En wij? Wij voelden een grote verantwoordelijkheid voor een deugdelijk bestuur van ons land en goede uitvoering van gemaakte coalitieafspraken, waaronder natuurlijk de punten die ons in het bijzonder dierbaar waren. En waarbij we soms letterlijk moesten waken voor een goede uitvoering daarvan.

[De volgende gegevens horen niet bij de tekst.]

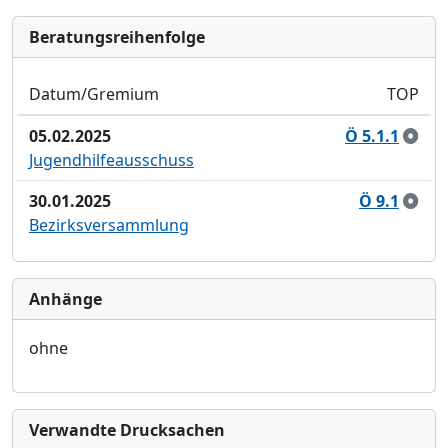
Bera­tungs­reihen­folge
Datum/Gremium
TOP
05.02.2025
Ö 5.1.1
Jugendhilfeausschuss
30.01.2025
Ö 9.1
Bezirksversammlung
Anhänge
ohne
Verwandte Drucksachen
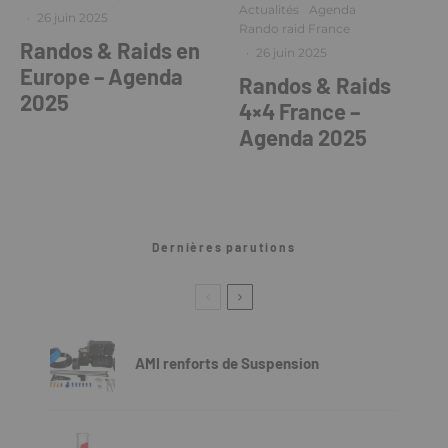
Actualités
Agenda
·
26 juin 2025
Rando raid France
Randos & Raids en
·
26 juin 2025
Europe – Agenda
Randos & Raids
2025
4×4 France –
Agenda 2025
Dernières parutions
AMI renforts de Suspension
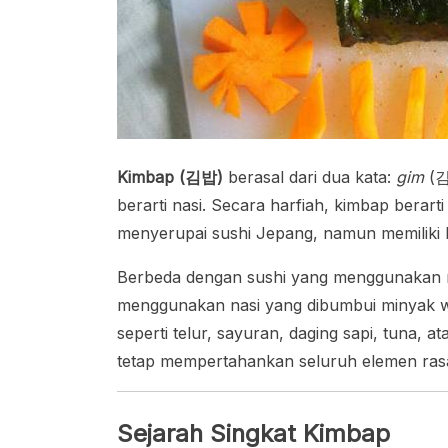
Kimbap (김밥)
berasal dari dua kata:
gim
(김)
berarti nasi. Secara harfiah, kimbap berart
menyerupai sushi Jepang, namun memiliki k
Berbeda dengan sushi yang menggunakan na
menggunakan nasi yang dibumbui minyak wi
seperti telur, sayuran, daging sapi, tuna, a
tetap mempertahankan seluruh elemen rasa 
Sejarah Singkat Kimbap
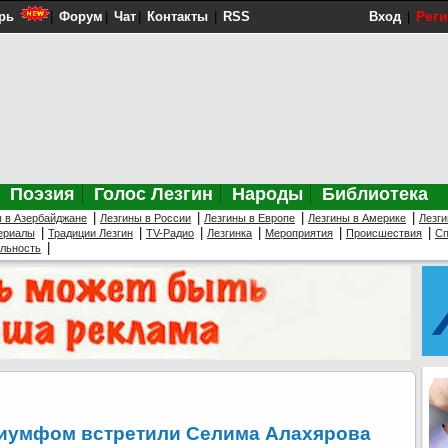
Рег
рь
|
Форум
|
Чат
|
Контакты
|
RSS
Вход
|
Поэзия
Голос Лезгин
Народы
Библиотека
|
|
|
|
ы в Азербайджане
Лезгины в России
Лезгины в Европе
Лезгины в Америке
Лезги
|
|
|
|
|
|
ериалы
Традиции Лезгин
TV-Радио
Лезгинка
Мероприятия
Происшествия
Сп
|
ельность
триумфом встретили Селима Алахярова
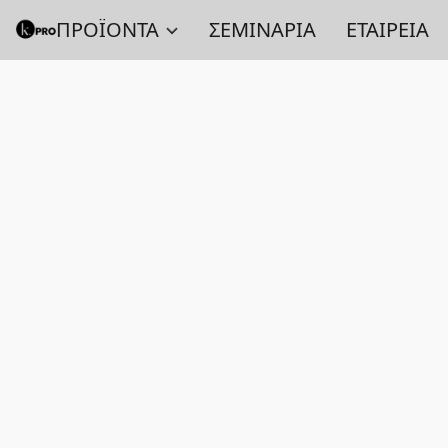
ΠΡΟΪΟΝΤΑ
ΣΕΜΙΝΑΡΙΑ
ΕΤΑΙΡΕΙΑ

Weet u het nog: eindelijk extra geld voor de opvang van tienermoeders, eindelijk extra geld voor uitstapprogramma’s van prostituees, eindelijk en voor het eerst een regeerakkoord dat sprak over veilige grenzen voor Israël, eindelijk na jaren van liberaal individualisme een regeerakkoord met aandacht voor gemeenschapzin en voor rentmeesterschap én niet te vergeten eindelijk aandacht voor de grote waarde van het gezin voor de samenleving. Beste mensen, laten we blij zijn met deze zegeningen!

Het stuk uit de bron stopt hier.